### [Problem statement]
List every line in the items below that contains the word "whiskers".

*** Opening Data shown ***

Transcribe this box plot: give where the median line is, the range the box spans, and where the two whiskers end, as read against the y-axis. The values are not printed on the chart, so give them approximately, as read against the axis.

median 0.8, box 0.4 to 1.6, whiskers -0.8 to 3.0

*** Closing Data shown ***
*** Opening Data shown ***

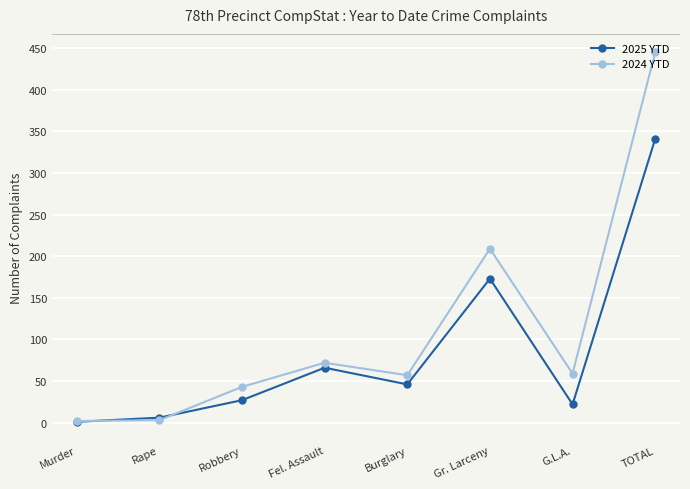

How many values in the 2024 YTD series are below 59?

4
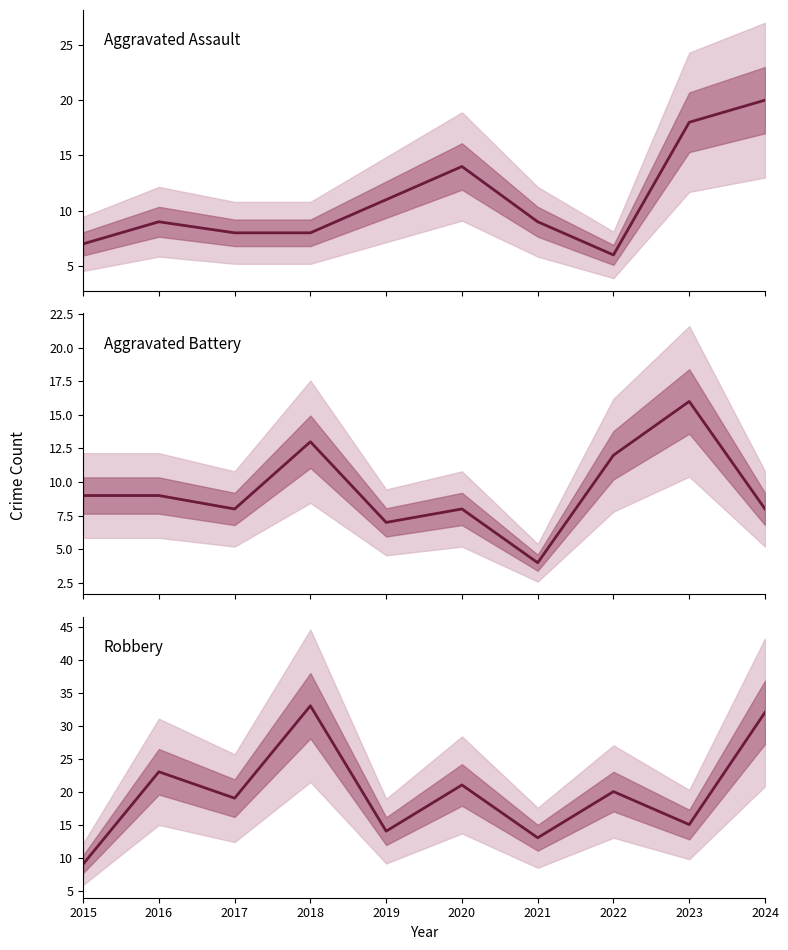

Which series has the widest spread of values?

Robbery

*** Closing Data shown ***

### [Solution to this exercise]
Transcribe this box plot: give where the median line is, the range the box spans, and where the two whiskers end, as read against the y-axis. The values are not printed on the chart, so give them approximately, as read against the axis.
median 0.8, box 0.4 to 1.6, whiskers -0.8 to 3.0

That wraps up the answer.